Lewis Hamilton is in pole position for sports personality of the year honors. Nobody has won more Formula 1 races than Lewis Hamilton. It’s for this remarkable achievement, driving fast cars on the Grand Prix circuit, that guarantees him a place among the greats in the history of motorsport.
He has eclipsed F1 legend Michael Schumacher and all but matched his seven drivers’ championships. Although this has taken him several years, Hamilton heads the BBC Sports Personality of the Year 2020 odds and betting at a price of evens.
As the market suggests, he is in pole position – pun intended – to win this major accolade again six years on from being voted the Personality of 2014. It has not been a strong year for British sporting achievements for obvious reasons, so this may be the perfect opportunity for him to get further recognition.
Seeking Positive Change
Hamilton has played down what he has done on the grid and racetrack this year. “Trying to improve conditions for people around the world – equal human rights – that’s the most important thing to me,” he told the BBC in an interview before the Turkish Grand Prix.

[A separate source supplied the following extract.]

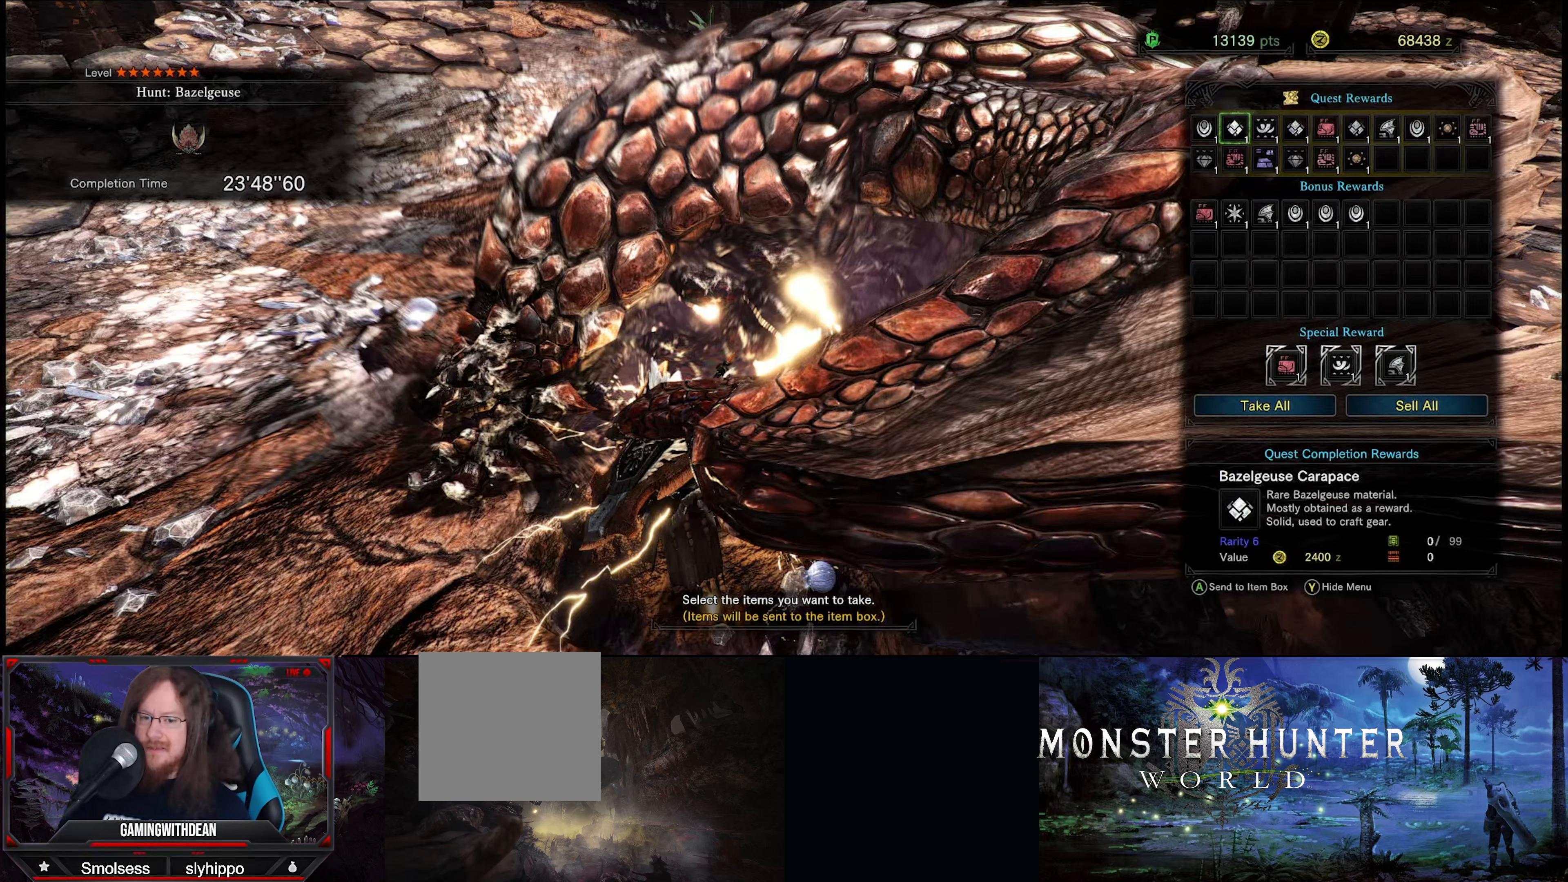
{"buttons": [], "left_stick": "center", "right_stick": "center", "events": [[217, "DPAD_RIGHT", "down"], [317, "DPAD_RIGHT", "up"], [400, "DPAD_RIGHT", "down"], [500, "DPAD_RIGHT", "up"]]}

While it is easy to see why Hamilton is made favourite, he is not the only sportsman stepping outside of his arena and campaigning for a better world either. Manchester United and England footballer Marcus Rashford has used his profile and influence to change in government policy.
These are apt demonstrations of how powerful sport can be in the drive for social change. A footballer dictating to Westminster, while a racing car driver lends his weight and support to the Black Lives Matter campaign.
Before finding sporting superstardom at United’s “Theatre of Dreams”, Rashford had humble origins growing up in Greater Manchester. He has not forgotten who he is, and lobbied for the continuation of free school meals for kids outside of the classroom, urging and getting the government to extend it for the lengthy summer holidays and Christmas break.
Ole Gunnar Solskjaer’s Red Devils didn’t have a particularly successful football season. There were no trophies added to the Old Trafford cabinet as they sat and watched bitter rivals Liverpool win their first championship of the Premier League era.
In Rashford, they have a force for social good who, at 6/4 in the Sports Personality betting, is priced more on what he has done off the pitch than on it lately. The British public choose who wins the award and it appears on paper to be a straight battle between him and Hamilton.
There has been a marked shift away from footballers winning the vote this century, however. Just David Beckham (2001) and Ryan Giggs (2009) – both past Man Utd greats – have received the award since 1998.
Hamilton is one of five F1 drivers to have won it, alongside motorsport legends Stirling Moss, Jackie Stewart, Nigel Mansell and Damon Hill. Rashford may split voters, however, in this choice between driving excellence and the broader social tone of a desire for equality, and choosing someone who has helped low income families to feed their kids.